Human and animal studies have established the amygdala’s role in fear processing and a parallel role the hippocampus plays in enhanced memory processing of emotional events. Despite the breadth of this research, Lin says it was not previously known how these two nearby brain regions interact during the recognition of fearful stimulus.

“Most studies focus on each brain region in isolation,” says Lin. “Our study unifies the varied literature on the roles of the amygdala and hippocampus in emotional processing, with direct evidence that the amygdala first extracts emotional relevance and then sends this information to the hippocampus to be processed as a memory.”

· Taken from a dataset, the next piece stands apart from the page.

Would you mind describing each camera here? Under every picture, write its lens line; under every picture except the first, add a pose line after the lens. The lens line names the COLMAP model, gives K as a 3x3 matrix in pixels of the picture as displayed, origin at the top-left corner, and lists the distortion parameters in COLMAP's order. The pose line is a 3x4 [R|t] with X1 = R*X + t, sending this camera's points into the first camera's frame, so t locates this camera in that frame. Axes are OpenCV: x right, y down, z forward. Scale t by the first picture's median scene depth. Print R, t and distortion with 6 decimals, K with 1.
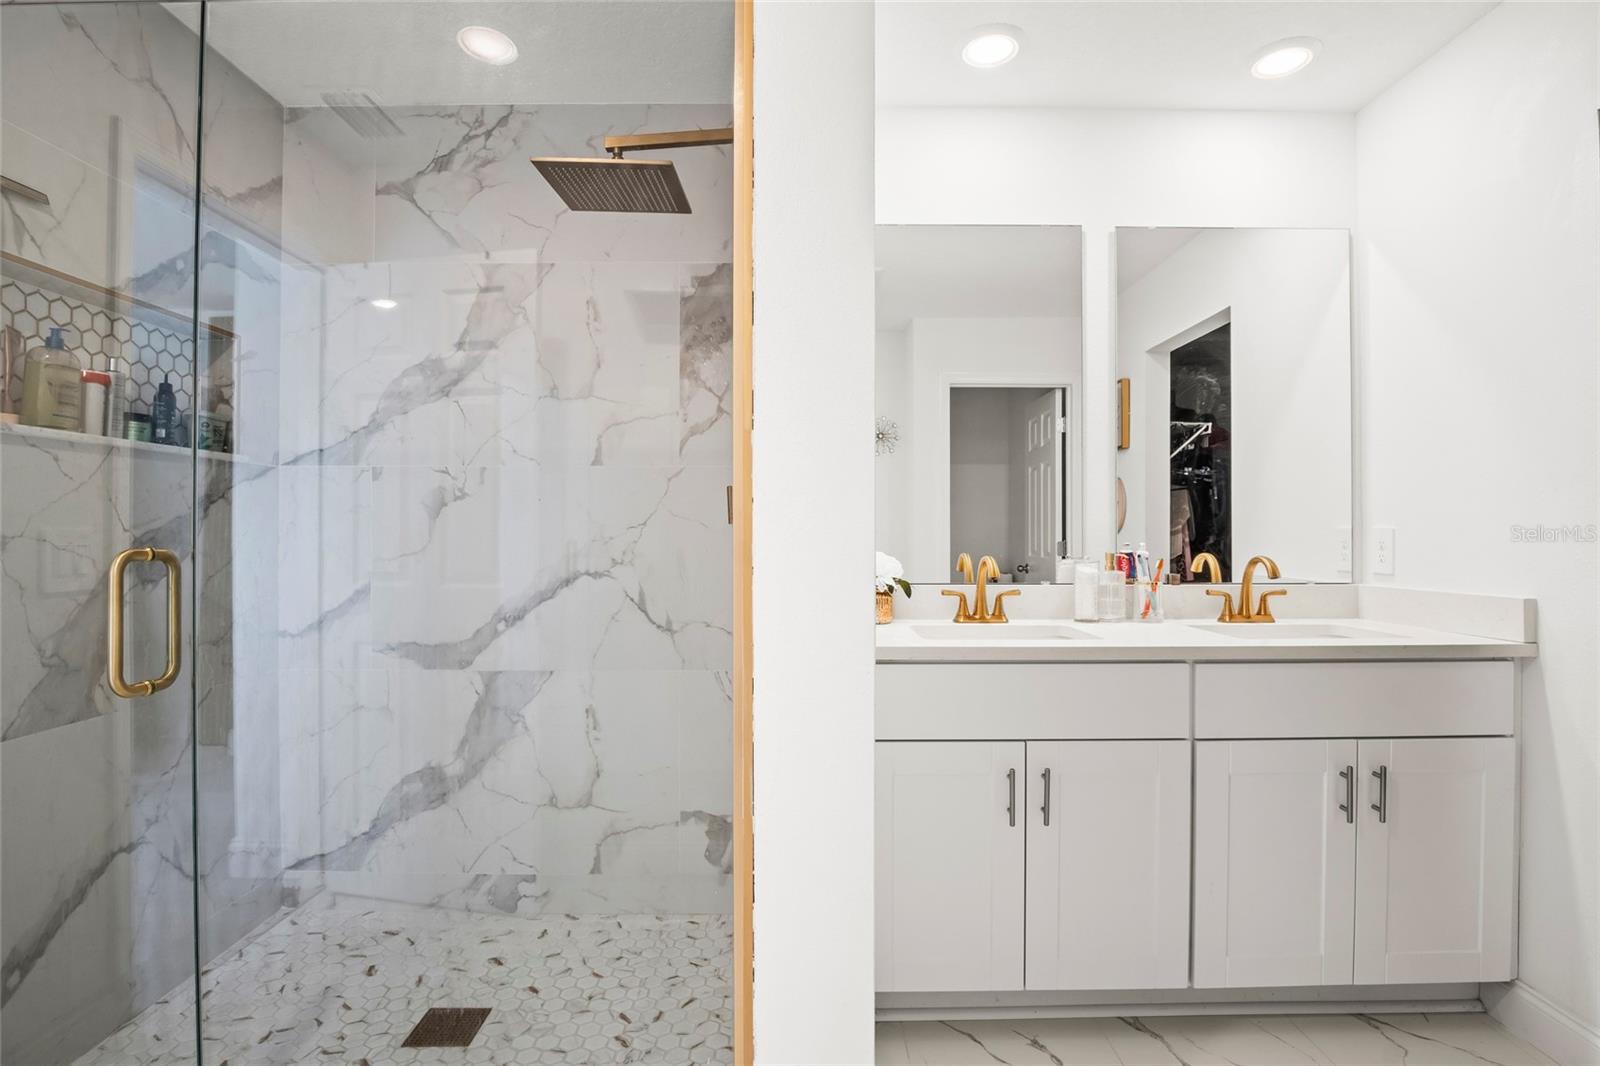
lens RADIAL K [[802.5, 0, 788.7], [0, 802.5, 527.4], [0, 0, 1]] dist [-0.023119, -0.001703]
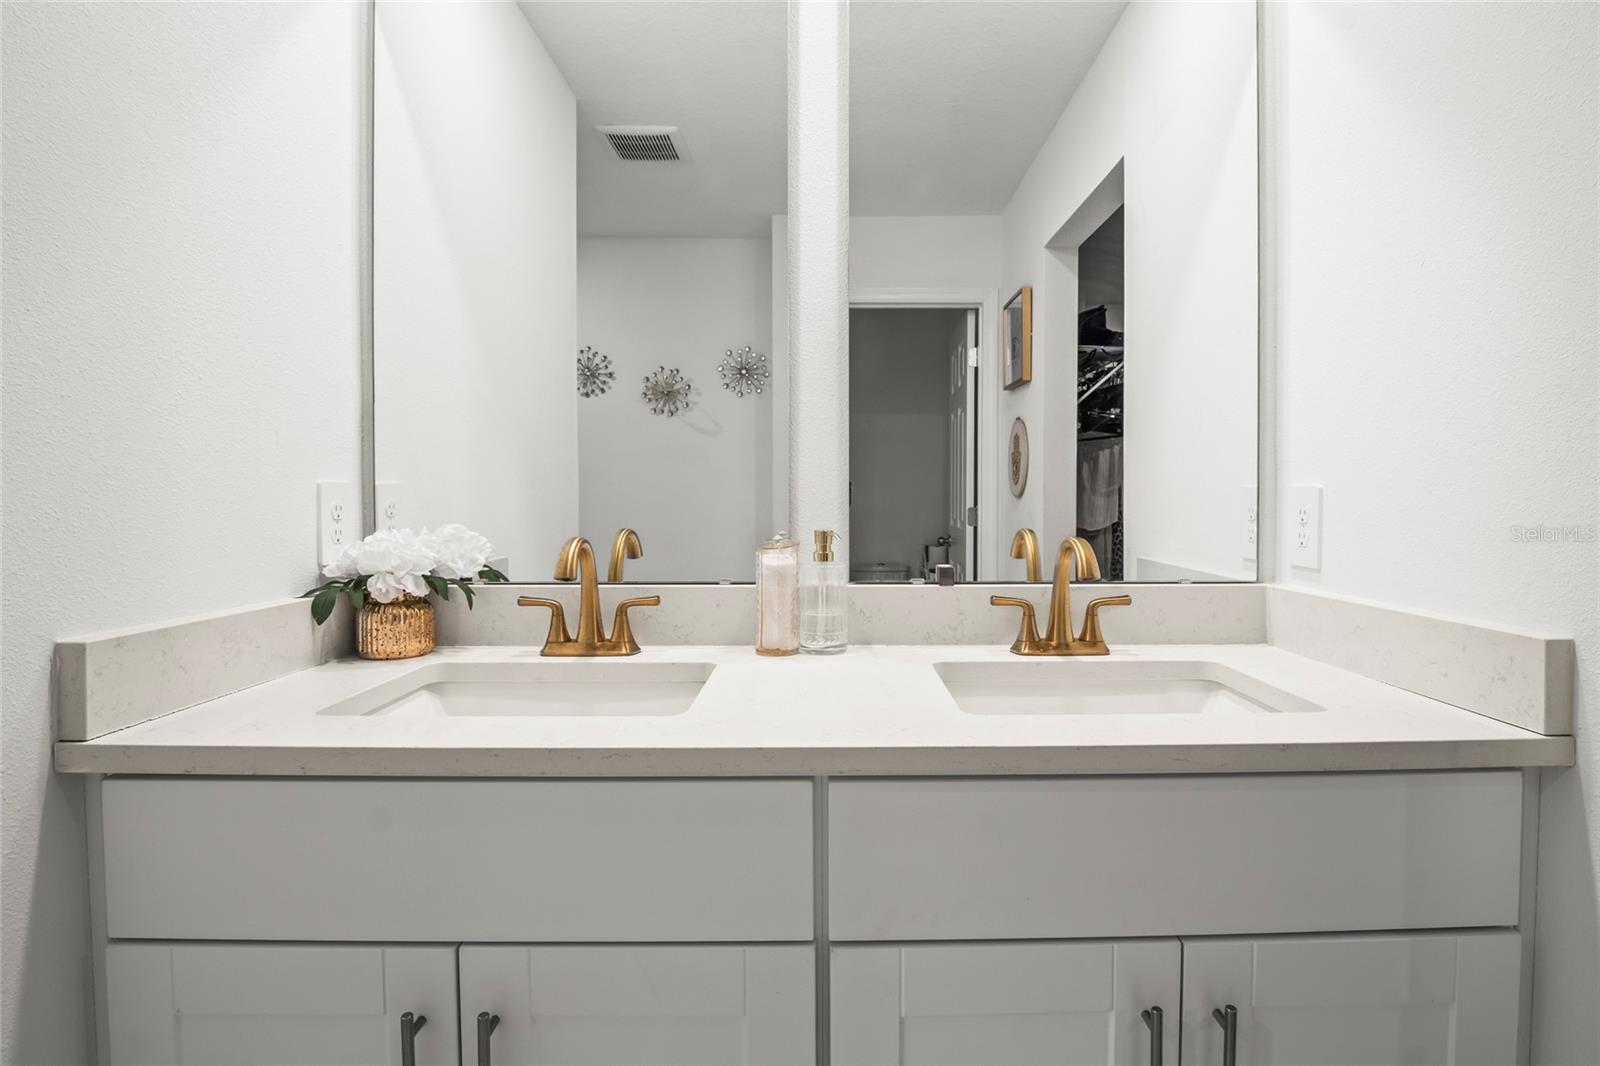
lens RADIAL K [[832.3, 0, 824.9], [0, 832.3, 504.6], [0, 0, 1]] dist [-0.026562, 0.001259]
pose [[0.999843, 0.000050, 0.017745, 0.397007], [-0.000353, 0.999854, 0.017085, 0.003481], [-0.017741, -0.017089, 0.999697, 0.417236]]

Developing treatments for mental disorders

Understanding the activation of the exact brain network in processing fearful stimuli is critical to develop new treatment for psychiatric disorders in the era of personalized medicine.

“This is the first study in humans to delineate the mechanism by which our brain processes fear at the circuitry level,” Lin says. “This has huge implications for treating neuropsychiatric disorders. For example, current drugs available to treat anxiety disorder bind to large areas of the brain, leading to unwanted side effects.

“Our hope is that we will one day be able to target and manipulate the precise amygdala-hippocampal circuit involved in processing negative emotions while preserving positive ones,” he says. “This study brings the promise of targeted therapy a step closer.”

Measurements were collected from electrodes implanted by UCI Health neurosurgeons in nine patients with medication-resistant epilepsy as part of an assessment of their seizure activity. Electrode placement was guided exclusively by these patients’ clinical needs, says Lin, medical director of the UCI Health Comprehensive Epilepsy Program.